How does image coding works?
We are taking an image as a 2-dimensional array, and the signal is represented as \(s(n_1, n_2)\), which \(n_1\) and \(n_2\) are pixel indices.
Instead of having variability respect to time, image has variability respect to space.
\(s(n_1, n_2)\) is the sampled form of the analog 2D waveform.

Then how about videos?
Video could be taken as a sequence of images, which contains a 3rd dimension: time.
It has variability respect to time.
We could denote this as \(s(n_1, n_2, k)\), where \(k\) indicates the frame number.

The fundamental bitrate in case of image and video is much higher than that of the speech signal.
Therefore, image and video must be compressed to a very significant extent.

Image Coding

The redundancy in almost all types of natural images is very high.

Basically there are two types of redundancy in images:

Statistical redundancy: The redundancy existing in space in between the image samples which are in he close neighborhood
Phychovisual redundancy: Information that is relatively unimportant to the human visual system

How do we make use of these types of redundancy?
First suppose we have a patch of images which is represented by numbers.
We could scan these numbers from the top left to the bottom right, which is called row-scan ordering.
Therefore a sequence of one dimensional pixels will be available to us, and it should be possible for us to exploit the redundancy.

A Generic Block Diagram of Image processing

                --------------        -----------         -----------------
s(n1, n2)  -->  | Transformer |  --> | Quantizer |  -->  | Entropy Encoder |
                --------------        -----------         -----------------
                   Lossless             Lossy                 Loseless
                 [Statistical]       [Psychovisual]

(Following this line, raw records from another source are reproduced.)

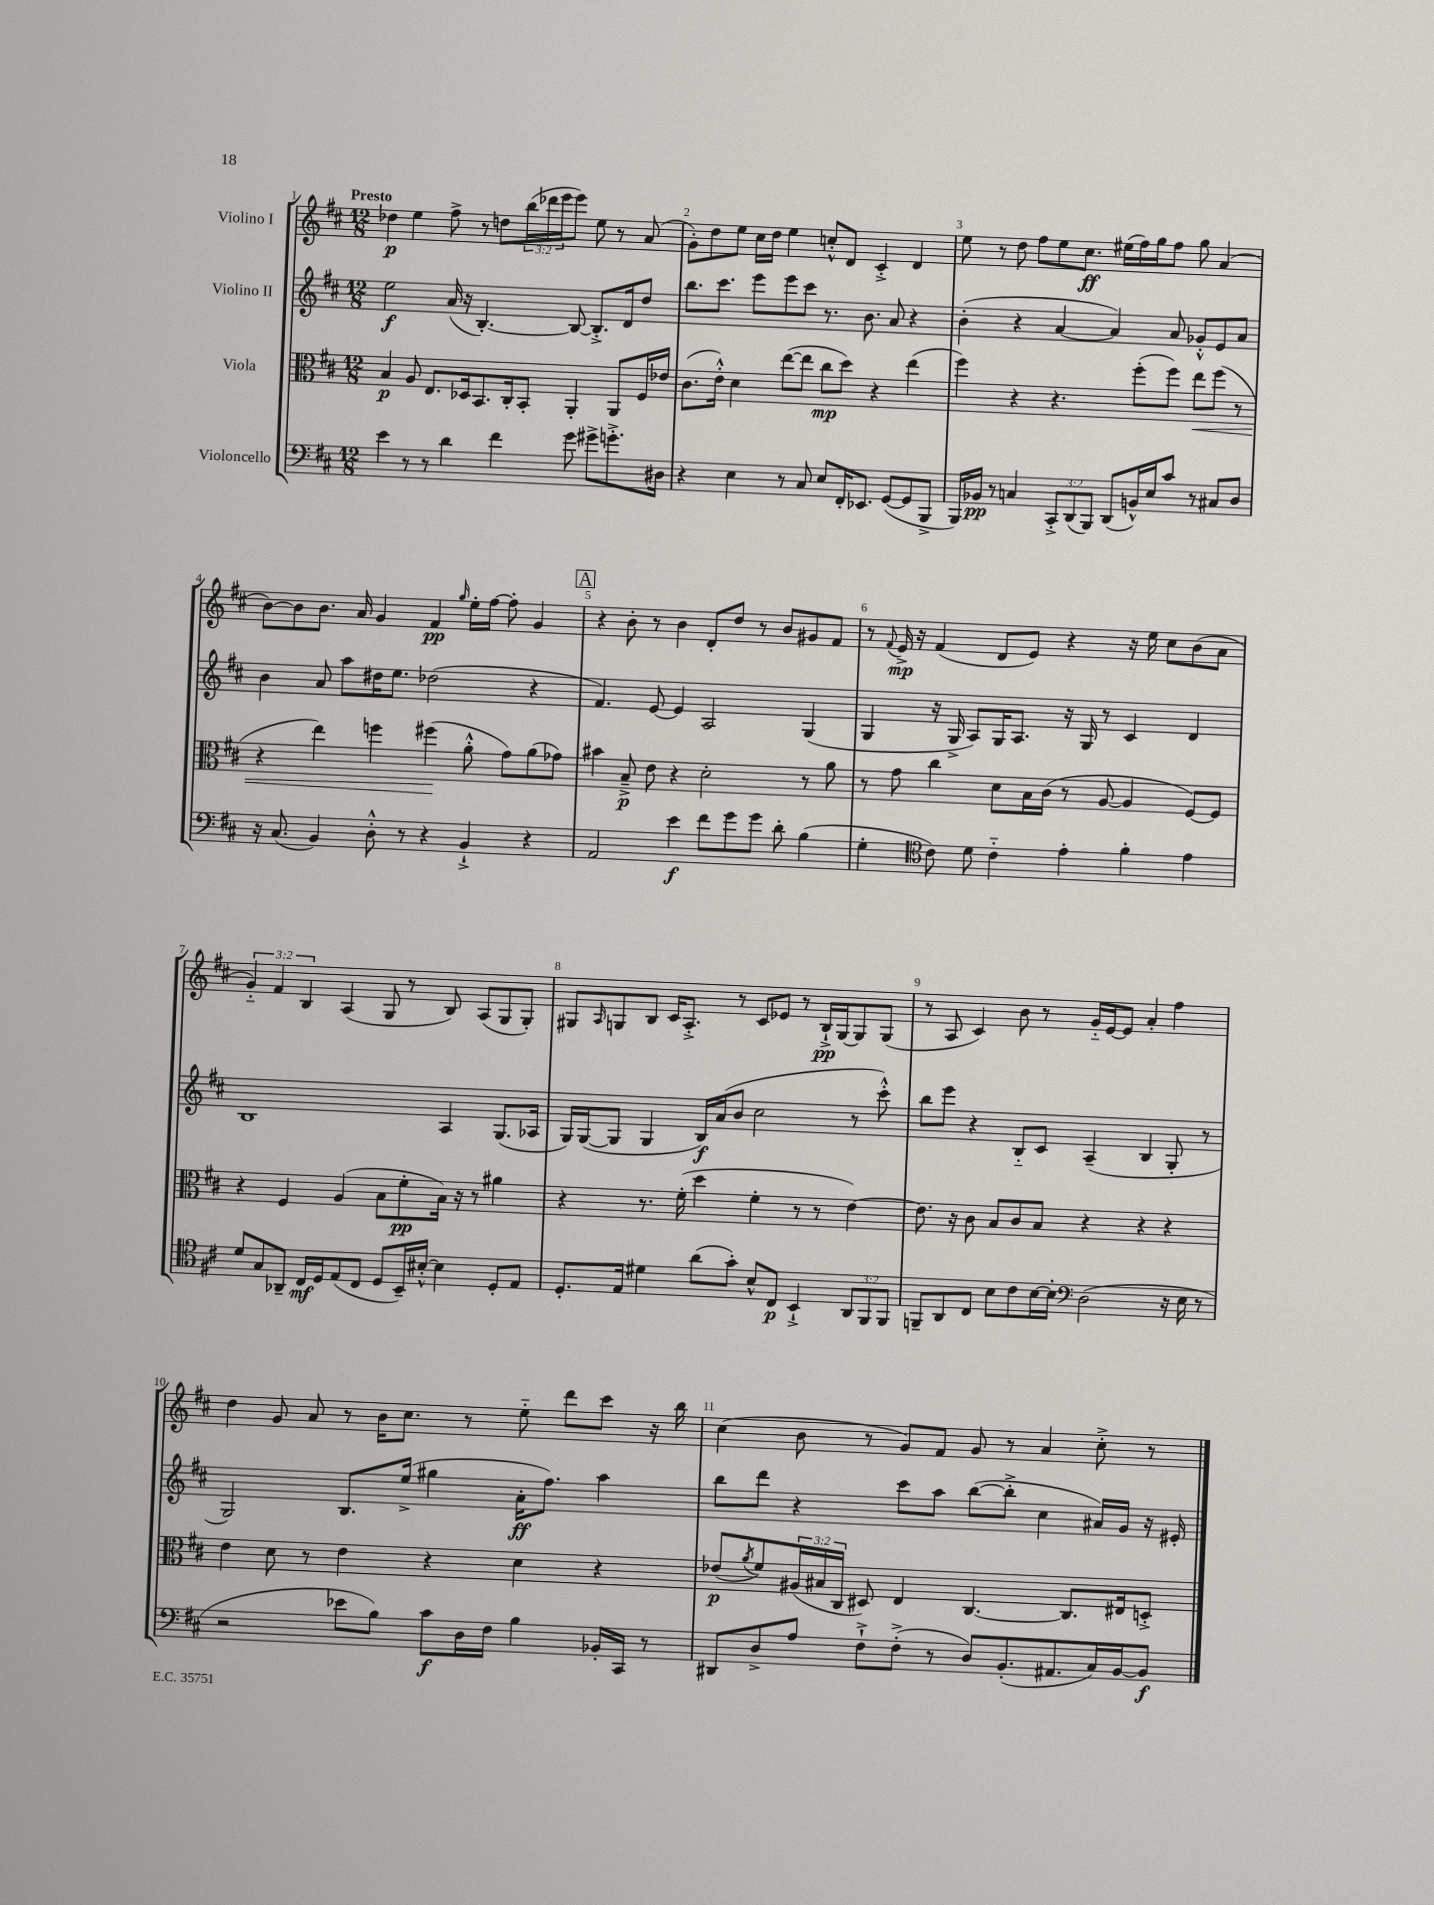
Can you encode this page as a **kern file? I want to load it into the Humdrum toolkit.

**kern	**kern	**kern	**kern
*staff4	*staff3	*staff2	*staff1
*clefF4	*clefC3	*clefG2	*clefG2
*k[f#c#]	*k[f#c#]	*k[f#c#]	*k[f#c#]
*M12/8	*M12/8	*M12/8	*M12/8
4e	4B	2ee	4dd-
8r	8A	.	4ee
8r	8.E	.	.
4d	.	(16a	8ff#^
.	16D-	16r	.
.	8.BB	[4.B')	8r
4f#	.	.	8dd
.	16C#'	.	.
.	8BB'	.	(24bb
.	.	.	24ddd-
.	.	.	24eee
8g	4AA'	8B_	8eee)
8g#^	.	8.B'^]	8ee
8.g'^	8AA	.	8r
.	.	16d	.
.	16F#	8dd	(8a
16D#	16e-	.	.
=	=	=	=
4r	(8.c#	8.bb	8g')
.	.	.	8dd
.	16e'^^)	8.ccc#	.
4E	4d	.	8ee
.	.	8eee	16cc#
.	.	.	16dd
8r	([8ee	8eee	4ee
8C#	8ee]	8ccc#	.
8E	8cc#	8.r	8cc'^^
16FF#'	8dd)	.	8d
8.EE-	.	8.b	.
.	4r	.	4c#'^
([8GG	.	8a	.
8GG]	(4ee	4r	4d
8BBB^	.	.	.
=	=	=	=
16BBB)	4ff#)	(4b'	8ee
16BB-	.	.	.
8r	.	.	8r
4C	4r	4r	8dd
.	.	.	8ff#
12CC#'^	4.r	[4a	8ee
(12DD	.	.	.
.	.	.	8.cc#
12BBB)	.	.	.
(8DD	.	4a])	.
.	.	.	(16ee#
16BB^^)	(8ff#'	.	16ff#)
16E	.	.	16gg
8c#	8ff#)	8a	8ff#
8r	8ee	8g-'^^	8gg
8C#	(8ff#	8e	(4a
8D	8r	8a	.
=	=	=	=
16r	4r	4b	[8b)
(8.C#	.	.	.
.	.	.	8b]
4BB)	4ee)	8a	8.b
.	.	8aa	.
.	.	.	16a
8D'^^	4ff	16dd#	4g
.	.	8.ee	.
8r	.	.	.
4r	(4ff#	(2dd-	4f#
.	.	.	16qqgg
4BB`^	8a'^^	.	16ee'
.	.	.	[16ff#
.	8g)	.	8ff#']
4r	(8a	4r	4g
.	8g-)	.	.
=	=	=	=
2AA	4b#	4.f#)	4r
.	8B~^	.	8b'
.	8e	[8e	8r
4e	4r	4e]	4b
8f#	2d'	2A	8d'
8g	.	.	8dd
8g	.	.	8r
8d'	.	.	8b
(4B	8r	(4G	8g#
.	8a	.	8f#
=	=	=	=
4G'	8r	4G	8r
.	.	.	8qqf#
.	8g	.	16e^
.	.	.	16r
*clefC4	*	*	*
8c#)	4cc#	16r	(4f#
.	.	16G^	.
8d	.	8A)	.
4c#'~	8d	16G	8d
.	.	8.A	.
.	16B	.	8e)
.	(16c#	.	.
4e'	8r	16r	4r
.	.	16G	.
.	[8A	8r	.
4f#'	4A]	4c#	16r
.	.	.	16ee
.	.	.	8cc#
4e	[8F#)	4d	(8b
.	8F#]	.	8a
=	=	=	=
8d	4r	1B	6g'~)
8G	.	.	.
.	.	.	6f#
8AA-~	4F#	.	.
.	.	.	6B
16C#	.	.	.
16D	.	.	.
(8E	(4A	.	(4A
8C#	.	.	.
8D	8B	.	8G
16BB~)	8f#'	.	8r
[16B#'^^	.	.	.
4B#]	16B)	4A	8B)
.	16r	.	.
.	8r	.	(8A
8D'	4a#	(8.G	8G
8E	.	.	8G')
.	.	16A-	.
=	=	=	=
8.D'	4r	16G)	8G#
.	.	([16G	.
.	.	.	16qqA
.	.	8G]	8G
16E	.	.	.
4d#	8.r	4G	8B
.	.	.	16c#
.	(16f#'	.	8.A'^
(8a	4dd	16B)	.
.	.	(16a	.
8g')	.	8b	8r
8B^^	4f#'	2cc#	8c#
8C#	.	.	8e-
4BB`^	8r	.	8r
.	8r	.	16B`^
.	.	.	[16G
12AA	[4e)	8r	8G]
12FF#	.	.	.
.	.	8ccc#'^^)	(8G
12FF#	.	.	.
=	=	=	=
8FF~	8.e]	8bb	8r
8AA	.	8eee	8A
.	16r	.	.
8C#	8c#	4r	4c#)
8B	8B	.	.
8c#	8c#	8B'~	8b
[16B	8B	8c#	8r
16B']	.	.	.
*clefF4	*	*	*
(2D	4r	(4A~	16g'~
.	.	.	[16e
.	.	.	8e]
.	4r	4B	4a'
16r	4r	8G'	4ff#
16E	.	.	.
8r	.	8r	.
=	=	=	=
2r	4e	2G)	4dd
.	8d	.	8g
.	8r	.	8a
8e-	4e	8.B	8r
8B)	.	.	16b
.	.	(16ee^	8.cc#
8c#	4r	4gg#	.
16D	.	.	8r
16F#	.	.	.
4B	4d	16a'	8ee'~
.	.	8.ff#)	.
.	.	.	8ddd
16BB-'	4r	4aa	8ccc#
16CC#	.	.	.
8r	.	.	16r
.	.	.	16bb
=	=	=	=
8DD#	(8e-	8bb	(4cc#
.	8qa	.	.
8D^	8f#)	8ddd	.
8A	(24A#	4r	8b
.	24B#	.	.
.	24C#	.	.
8F#`^	8D#)	.	8r
(8F#'^	4E	8ccc#	8g)
8r	.	8aa	8f#
8D)	[4.C#	([8bb	8g
(8.BB'	.	8bb'^]	8r
.	.	4cc#	4a
8.AA#	.	.	.
.	8.C#]	.	.
16C#)	.	16a#)	8cc#'^
[16BB	16E#	16g	.
8BB]	8D'^	16r	8r
.	.	16e#'	.
==	==	==	==
*-	*-	*-	*-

Every symbol at the quantizer output will be associated with some probability of occurence, and based on the probability of occurence we could compute the entropy.
According to Shannon’s entropy coding theorem, the minimum attainable bit rate that a system can have is going to be its entropy, so we cannot compress beyond its entropy value.

The diagram above is called our encoder, and the decoder will do the exact reversal of this.

    ------------------         --------------        --------------------
--> | Entropy Decoder |  -->  | Dequantizer |  -->  | Invert Transformer |  ->  s(n1, n2)
    ------------------         --------------        --------------------

Lossless Compression & Lossy Compression

Some examples of lossless compression:

Huffman Coding: Choose a representation for each symbol, resulting in a prefix code
Arithmetic Coding: Encode the sequence using a number
Lempel - Ziv Coding

An example of arithmetic coding:

Demerit of using lossless compression:

Only achieve a limited amount of compression using the lossless techniques
Actually it is hard to detect the degradation in the quality of the image
Accepting some lossy image compression scheme will lead to more efficiency.

Transformation Block

In order to know what lossy element is, we need to dig deeper in the transformation block.
What the transformation process tends to do is to exploit the correlation that exists in the signal. This is called energy packing.
Transformer should offer some energy compaction. Energy compaction means that the energy is more concentrated using only a few spectral coefficients.

Two requirements for transformation:

It must be energy preserving
It must be an orthogonal transform

Some popular transformations:

Karhunen-Loeve transform
Discrete Fourier Transform
Discrete Cosine Transform
Discrete Wavelet Transform